### WORK TO BE COMPLETED:
The data below is to be returned in full and exactly.

### SUPPLIED DATA:
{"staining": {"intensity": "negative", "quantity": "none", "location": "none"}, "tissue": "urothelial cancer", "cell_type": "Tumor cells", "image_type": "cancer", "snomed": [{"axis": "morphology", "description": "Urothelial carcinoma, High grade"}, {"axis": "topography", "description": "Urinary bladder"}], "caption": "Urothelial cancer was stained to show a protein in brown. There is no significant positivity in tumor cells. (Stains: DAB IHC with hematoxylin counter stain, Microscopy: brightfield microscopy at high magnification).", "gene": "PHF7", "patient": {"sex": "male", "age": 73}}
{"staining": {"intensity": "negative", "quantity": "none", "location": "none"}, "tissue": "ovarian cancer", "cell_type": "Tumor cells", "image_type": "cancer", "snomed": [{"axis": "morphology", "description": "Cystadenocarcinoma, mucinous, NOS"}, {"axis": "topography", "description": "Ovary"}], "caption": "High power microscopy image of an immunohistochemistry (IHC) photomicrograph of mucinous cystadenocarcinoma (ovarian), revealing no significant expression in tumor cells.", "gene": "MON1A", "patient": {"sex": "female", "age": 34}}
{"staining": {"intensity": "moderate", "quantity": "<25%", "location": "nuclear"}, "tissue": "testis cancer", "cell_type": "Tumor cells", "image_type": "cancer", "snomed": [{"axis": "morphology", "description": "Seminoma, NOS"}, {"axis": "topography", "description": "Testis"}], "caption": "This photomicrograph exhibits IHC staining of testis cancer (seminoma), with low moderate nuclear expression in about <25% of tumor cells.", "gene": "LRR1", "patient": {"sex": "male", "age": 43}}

### COMPLETED EXERCISE:
{"staining": {"intensity": "negative", "quantity": "none", "location": "none"}, "tissue": "urothelial cancer", "cell_type": "Tumor cells", "image_type": "cancer", "snomed": [{"axis": "morphology", "description": "Urothelial carcinoma, High grade"}, {"axis": "topography", "description": "Urinary bladder"}], "caption": "Urothelial cancer was stained to show a protein in brown. There is no significant positivity in tumor cells. (Stains: DAB IHC with hematoxylin counter stain, Microscopy: brightfield microscopy at high magnification).", "gene": "PHF7", "patient": {"sex": "male", "age": 73}}
{"staining": {"intensity": "negative", "quantity": "none", "location": "none"}, "tissue": "ovarian cancer", "cell_type": "Tumor cells", "image_type": "cancer", "snomed": [{"axis": "morphology", "description": "Cystadenocarcinoma, mucinous, NOS"}, {"axis": "topography", "description": "Ovary"}], "caption": "High power microscopy image of an immunohistochemistry (IHC) photomicrograph of mucinous cystadenocarcinoma (ovarian), revealing no significant expression in tumor cells.", "gene": "MON1A", "patient": {"sex": "female", "age": 34}}
{"staining": {"intensity": "moderate", "quantity": "<25%", "location": "nuclear"}, "tissue": "testis cancer", "cell_type": "Tumor cells", "image_type": "cancer", "snomed": [{"axis": "morphology", "description": "Seminoma, NOS"}, {"axis": "topography", "description": "Testis"}], "caption": "This photomicrograph exhibits IHC staining of testis cancer (seminoma), with low moderate nuclear expression in about <25% of tumor cells.", "gene": "LRR1", "patient": {"sex": "male", "age": 43}}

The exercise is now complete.